Structure of scavenger receptor class B type I (SR-BI) homologs, CD36, and lysosomal integral membrane protein-2 (LIMP-2). (A) Ribbon representation of LIMP-2 with a gray surface highlighting a solvent-exposed cavity that traverses the protein from extracellular to the cell membrane. (B) Superposition of CD36 bound to PfEMP1 (PDB ID 5LGD) and LIMP-2 complexed with EV71 (PDB ID 6I2K).

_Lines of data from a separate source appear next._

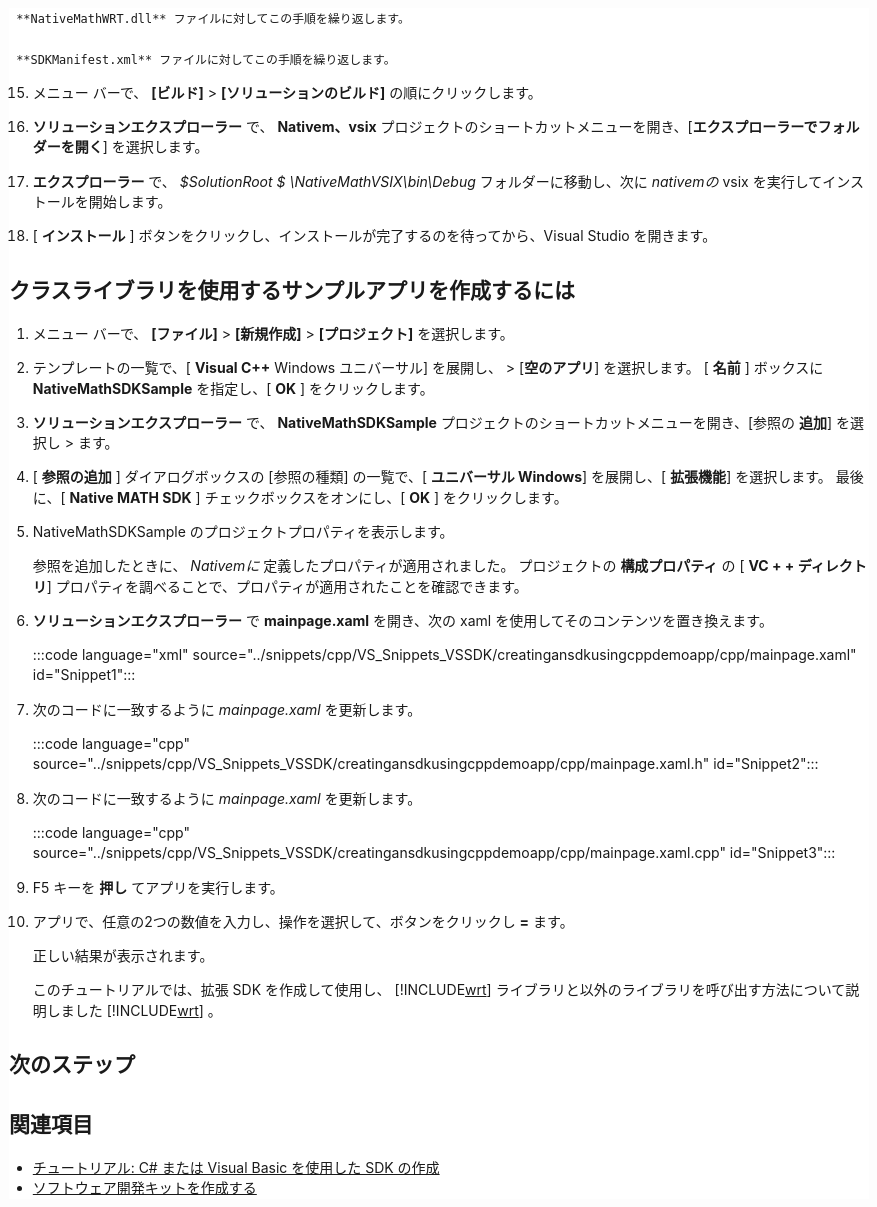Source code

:      **NativeMathWRT.dll** ファイルに対してこの手順を繰り返します。

     **SDKManifest.xml** ファイルに対してこの手順を繰り返します。

15. メニュー バーで、 **[ビルド]**  >  **[ソリューションのビルド]** の順にクリックします。

16. **ソリューションエクスプローラー** で、 **Nativem、vsix** プロジェクトのショートカットメニューを開き、[**エクスプローラーでフォルダーを開く**] を選択します。

17. **エクスプローラー** で、 *$SolutionRoot $ \NativeMathVSIX\bin\Debug* フォルダーに移動し、次に *nativemの* vsix を実行してインストールを開始します。

18. [ **インストール** ] ボタンをクリックし、インストールが完了するのを待ってから、Visual Studio を開きます。

## <a name="to-create-a-sample-app-that-uses-the-class-library"></a><a name="createSample"></a> クラスライブラリを使用するサンプルアプリを作成するには

1. メニュー バーで、 **[ファイル]**  >  **[新規作成]**  >  **[プロジェクト]** を選択します。

2. テンプレートの一覧で、[ **Visual C++** Windows ユニバーサル] を展開し、  >   [**空のアプリ**] を選択します。 [ **名前** ] ボックスに **NativeMathSDKSample** を指定し、[ **OK** ] をクリックします。

3. **ソリューションエクスプローラー** で、 **NativeMathSDKSample** プロジェクトのショートカットメニューを開き、[参照の **追加**] を選択し  >  ます。

4. [ **参照の追加** ] ダイアログボックスの [参照の種類] の一覧で、[ **ユニバーサル Windows**] を展開し、[ **拡張機能**] を選択します。 最後に、[ **Native MATH SDK** ] チェックボックスをオンにし、[ **OK** ] をクリックします。

5. NativeMathSDKSample のプロジェクトプロパティを表示します。

    参照を追加したときに、 *Nativemに* 定義したプロパティが適用されました。 プロジェクトの **構成プロパティ** の [ **VC + + ディレクトリ**] プロパティを調べることで、プロパティが適用されたことを確認できます。

6. **ソリューションエクスプローラー** で **mainpage.xaml** を開き、次の xaml を使用してそのコンテンツを置き換えます。

    :::code language="xml" source="../snippets/cpp/VS_Snippets_VSSDK/creatingansdkusingcppdemoapp/cpp/mainpage.xaml" id="Snippet1":::

7. 次のコードに一致するように *mainpage.xaml* を更新します。

    :::code language="cpp" source="../snippets/cpp/VS_Snippets_VSSDK/creatingansdkusingcppdemoapp/cpp/mainpage.xaml.h" id="Snippet2":::

8. 次のコードに一致するように *mainpage.xaml* を更新します。

    :::code language="cpp" source="../snippets/cpp/VS_Snippets_VSSDK/creatingansdkusingcppdemoapp/cpp/mainpage.xaml.cpp" id="Snippet3":::

9. F5 キーを **押し** てアプリを実行します。

10. アプリで、任意の2つの数値を入力し、操作を選択して、ボタンをクリックし **=** ます。

     正しい結果が表示されます。

    このチュートリアルでは、拡張 SDK を作成して使用し、 [!INCLUDE[wrt](../extensibility/includes/wrt_md.md)] ライブラリと以外のライブラリを呼び出す方法について説明しました [!INCLUDE[wrt](../extensibility/includes/wrt_md.md)] 。

## <a name="next-steps"></a>次のステップ

## <a name="see-also"></a>関連項目
- [チュートリアル: C# または Visual Basic を使用した SDK の作成](../extensibility/walkthrough-creating-an-sdk-using-csharp-or-visual-basic.md)
- [ソフトウェア開発キットを作成する](../extensibility/creating-a-software-development-kit.md)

LIMP-2 is rainbow colored from the amino (blue) to the carboxyl (red) termini similar to panel A, whereas pfEMP1, EV71, and CD36 are colored red, pink, and gray, respectively. The structures are modeled on to an idealized lipid bilayer with the TMs. The lipid bilayer and amino-linked glycans are shown in a stick representation, whereas the TMs are approximated by blue (amino-terminal) and red (carboxy-terminal) cylinders.